本文只是自己学习记录,Debug代码流程详解,有兴趣的可以看一下。

Transformebenwenr是全新的特征提取模块。而视觉中的注意力机制是关注重要的像素点。VIT结构图如下图所示。

NLP中是将文字转化为序列,分别进行自注意力机制多头注意力机制,而视觉任务也可以将图像转换为序列。图中先将图像平均分成9份,每一份都是单独的个体。每个小图像都要与其他的算关系。比NLP多了一步展开成序列。文本的第一步是:词向量。图像的第一步:图特征向量提取。

先将图像分成多个区域,再将每个区域通过卷积核提取特征向量。一个卷积对应一个特征,每个位置通过n个卷积核得到n维向量。得到特征向量后堆叠注意力机制,再进行聚合特征,最后进行分类等下游特征。

下面进行debug代码

main入口函数

def main():
    parser = argparse.ArgumentParser()
    # Required parameters
    parser.add_argument("--name", required=True,
                        help="Name of this run. Used for monitoring.")
    parser.add_argument("--dataset", choices=["cifar10", "cifar100"], default="cifar10",
                        help="Which downstream task.")
    parser.add_argument("--model_type", choices=["ViT-B_16", "ViT-B_32", "ViT-L_16",
                                                 "ViT-L_32", "ViT-H_14", "R50-ViT-B_16"],
                        default="ViT-B_16",
                        help="Which variant to use.")
    parser.add_argument("--pretrained_dir", type=str, default="checkpoint/ViT-B_16.npz",
                        help="Where to search for pretrained ViT models.")
    parser.add_argument("--output_dir", default="output", type=str,
                        help="The output directory where checkpoints will be written.")

    parser.add_argument("--img_size", default=224, type=int,
                        help="Resolution size")
    parser.add_argument("--train_batch_size", default=16, type=int,
                        help="Total batch size for training.")
    parser.add_argument("--eval_batch_size", default=64, type=int,
                        help="Total batch size for eval.")
    parser.add_argument("--eval_every", default=100, type=int,
                        help="Run prediction on validation set every so many steps."
                             "Will always run one evaluation at the end of training.")

    parser.add_argument("--learning_rate", default=3e-2, type=float,
                        help="The initial learning rate for SGD.")
    parser.add_argument("--weight_decay", default=0, type=float,
                        help="Weight deay if we apply some.")
    parser.add_argument("--num_steps", default=10000, type=int,
                        help="Total number of training epochs to perform.")
    parser.add_argument("--decay_type", choices=["cosine", "linear"], default="cosine",
                        help="How to decay the learning rate.")
    parser.add_argument("--warmup_steps", default=500, type=int,
                        help="Step of training to perform learning rate warmup for.")
    parser.add_argument("--max_grad_norm", default=1.0, type=float,
                        help="Max gradient norm.")

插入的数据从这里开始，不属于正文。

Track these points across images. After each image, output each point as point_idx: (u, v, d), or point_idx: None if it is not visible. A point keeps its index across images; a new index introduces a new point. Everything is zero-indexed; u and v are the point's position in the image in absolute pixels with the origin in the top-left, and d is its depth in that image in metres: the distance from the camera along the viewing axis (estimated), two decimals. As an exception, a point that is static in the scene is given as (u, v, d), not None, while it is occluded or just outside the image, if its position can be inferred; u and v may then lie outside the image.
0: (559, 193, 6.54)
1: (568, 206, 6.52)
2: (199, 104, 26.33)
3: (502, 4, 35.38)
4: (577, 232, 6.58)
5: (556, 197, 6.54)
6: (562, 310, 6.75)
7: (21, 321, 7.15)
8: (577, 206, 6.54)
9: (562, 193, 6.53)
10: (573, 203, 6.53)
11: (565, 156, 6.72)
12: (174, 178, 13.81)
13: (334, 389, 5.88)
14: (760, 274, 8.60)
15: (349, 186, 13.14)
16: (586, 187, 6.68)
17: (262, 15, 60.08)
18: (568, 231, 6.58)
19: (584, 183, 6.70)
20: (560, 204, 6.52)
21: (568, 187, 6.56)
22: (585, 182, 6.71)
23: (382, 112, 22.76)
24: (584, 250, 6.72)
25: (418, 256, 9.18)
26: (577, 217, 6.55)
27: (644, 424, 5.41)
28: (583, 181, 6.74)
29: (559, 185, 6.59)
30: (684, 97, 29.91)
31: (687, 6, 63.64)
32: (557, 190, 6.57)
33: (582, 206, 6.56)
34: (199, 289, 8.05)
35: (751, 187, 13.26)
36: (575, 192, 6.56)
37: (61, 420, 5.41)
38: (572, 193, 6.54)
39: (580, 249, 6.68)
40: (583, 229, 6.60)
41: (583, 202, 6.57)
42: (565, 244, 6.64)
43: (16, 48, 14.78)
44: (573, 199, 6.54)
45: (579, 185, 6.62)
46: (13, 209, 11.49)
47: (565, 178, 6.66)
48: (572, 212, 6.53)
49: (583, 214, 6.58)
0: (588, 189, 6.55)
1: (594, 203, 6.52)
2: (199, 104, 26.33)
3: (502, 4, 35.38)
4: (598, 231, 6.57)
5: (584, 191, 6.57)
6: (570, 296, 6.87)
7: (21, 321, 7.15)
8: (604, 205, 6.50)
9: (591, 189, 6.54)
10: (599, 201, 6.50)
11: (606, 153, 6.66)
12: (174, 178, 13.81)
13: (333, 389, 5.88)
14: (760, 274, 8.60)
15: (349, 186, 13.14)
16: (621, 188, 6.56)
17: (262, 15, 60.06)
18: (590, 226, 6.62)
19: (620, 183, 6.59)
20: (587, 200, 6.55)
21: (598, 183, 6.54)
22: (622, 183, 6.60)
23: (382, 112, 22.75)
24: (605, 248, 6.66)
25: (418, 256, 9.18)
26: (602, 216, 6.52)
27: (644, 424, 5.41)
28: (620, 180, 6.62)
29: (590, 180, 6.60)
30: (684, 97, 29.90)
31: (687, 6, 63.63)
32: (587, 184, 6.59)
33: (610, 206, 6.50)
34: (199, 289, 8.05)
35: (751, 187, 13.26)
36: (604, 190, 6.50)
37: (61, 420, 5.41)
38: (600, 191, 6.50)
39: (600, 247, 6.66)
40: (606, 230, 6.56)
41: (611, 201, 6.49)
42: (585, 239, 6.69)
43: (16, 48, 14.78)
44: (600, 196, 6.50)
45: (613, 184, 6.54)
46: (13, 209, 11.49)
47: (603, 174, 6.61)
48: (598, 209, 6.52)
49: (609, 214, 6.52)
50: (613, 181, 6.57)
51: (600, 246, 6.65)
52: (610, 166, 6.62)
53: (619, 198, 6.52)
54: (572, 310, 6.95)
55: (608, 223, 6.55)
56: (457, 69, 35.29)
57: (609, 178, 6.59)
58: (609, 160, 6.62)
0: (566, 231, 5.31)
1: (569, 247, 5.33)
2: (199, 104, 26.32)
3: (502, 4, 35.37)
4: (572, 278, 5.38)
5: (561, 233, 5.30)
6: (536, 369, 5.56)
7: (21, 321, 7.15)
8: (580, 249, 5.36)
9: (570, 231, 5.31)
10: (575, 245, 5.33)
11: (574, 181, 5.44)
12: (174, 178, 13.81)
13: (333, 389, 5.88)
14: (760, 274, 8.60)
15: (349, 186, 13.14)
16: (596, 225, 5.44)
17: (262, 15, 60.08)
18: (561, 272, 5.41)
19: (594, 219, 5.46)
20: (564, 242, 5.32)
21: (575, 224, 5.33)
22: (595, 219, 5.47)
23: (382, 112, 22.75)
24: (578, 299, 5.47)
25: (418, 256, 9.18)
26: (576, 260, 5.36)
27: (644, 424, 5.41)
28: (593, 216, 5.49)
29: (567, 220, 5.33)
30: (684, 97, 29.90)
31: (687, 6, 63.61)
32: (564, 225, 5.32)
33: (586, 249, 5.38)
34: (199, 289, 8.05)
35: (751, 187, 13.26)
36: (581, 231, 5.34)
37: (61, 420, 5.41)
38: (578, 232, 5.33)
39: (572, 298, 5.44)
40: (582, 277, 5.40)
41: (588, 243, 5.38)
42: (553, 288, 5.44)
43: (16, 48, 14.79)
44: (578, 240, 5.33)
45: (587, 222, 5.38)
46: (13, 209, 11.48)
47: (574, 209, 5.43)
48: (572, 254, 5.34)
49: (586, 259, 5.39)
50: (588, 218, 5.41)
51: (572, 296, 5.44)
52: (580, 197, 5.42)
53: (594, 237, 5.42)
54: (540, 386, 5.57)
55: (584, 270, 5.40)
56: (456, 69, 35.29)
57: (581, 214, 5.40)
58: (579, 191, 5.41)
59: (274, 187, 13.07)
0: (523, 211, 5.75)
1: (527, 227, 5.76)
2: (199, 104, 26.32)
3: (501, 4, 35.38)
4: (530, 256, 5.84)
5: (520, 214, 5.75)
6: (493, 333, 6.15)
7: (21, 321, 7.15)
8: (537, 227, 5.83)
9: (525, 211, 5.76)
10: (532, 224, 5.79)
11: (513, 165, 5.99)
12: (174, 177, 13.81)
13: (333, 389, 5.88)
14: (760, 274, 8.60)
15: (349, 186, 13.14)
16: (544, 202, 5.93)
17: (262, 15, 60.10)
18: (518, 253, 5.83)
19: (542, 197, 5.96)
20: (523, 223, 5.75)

    parser.add_argument("--local_rank", type=int, default=-1,
                        help="local_rank for distributed training on gpus")
    parser.add_argument('--seed', type=int, default=42,
                        help="random seed for initialization")
    parser.add_argument('--gradient_accumulation_steps', type=int, default=1,
                        help="Number of updates steps to accumulate before performing a backward/update pass.")
    parser.add_argument('--fp16', action='store_true',
                        help="Whether to use 16-bit float precision instead of 32-bit")
    parser.add_argument('--fp16_opt_level', type=str, default='O2',
                        help="For fp16: Apex AMP optimization level selected in ['O0', 'O1', 'O2', and 'O3']."
                             "See details at https://nvidia.github.io/apex/amp.html")
    parser.add_argument('--loss_scale', type=float, default=0,
                        help="Loss scaling to improve fp16 numeric stability. Only used when fp16 set to True.\n"
                             "0 (default value): dynamic loss scaling.\n"
                             "Positive power of 2: static loss scaling value.\n")
    args = parser.parse_args()

    # Setup CUDA, GPU & distributed training
    if args.local_rank == -1: # 单机单卡
        device = torch.device("cuda" if torch.cuda.is_available() else "cpu")
        args.n_gpu = torch.cuda.device_count()
    else:  # Initializes the distributed backend which will take care of sychronizing nodes/GPUs
        torch.cuda.set_device(args.local_rank)
        device = torch.device("cuda", args.local_rank)
        torch.distributed.init_process_group(backend='nccl',
                                             timeout=timedelta(minutes=60))
        args.n_gpu = 1
    args.device = device

    # Setup logging
    logging.basicConfig(format='%(asctime)s - %(levelname)s - %(name)s - %(message)s',
                        datefmt='%m/%d/%Y %H:%M:%S',
                        level=logging.INFO if args.local_rank in [-1, 0] else logging.WARN)
    logger.warning("Process rank: %s, device: %s, n_gpu: %s, distributed training: %s, 16-bits training: %s" %
                   (args.local_rank, args.device, args.n_gpu, bool(args.local_rank != -1), args.fp16))

    # Set seed
    set_seed(args)  #设置种子随机初始化,让初始化固定

    # Model & Tokenizer Setup
    args, model = setup(args)

    # Training
    train(args, model)

main函数首先设置参数变量,通过set_seed(args)设置随机种子,设置随机种子函数如下

def set_seed(args):
    random.seed(args.seed)
    np.random.seed(args.seed)
    torch.manual_seed(args.seed)
    if args.n_gpu > 0:
        torch.cuda.manual_seed_all(args.seed)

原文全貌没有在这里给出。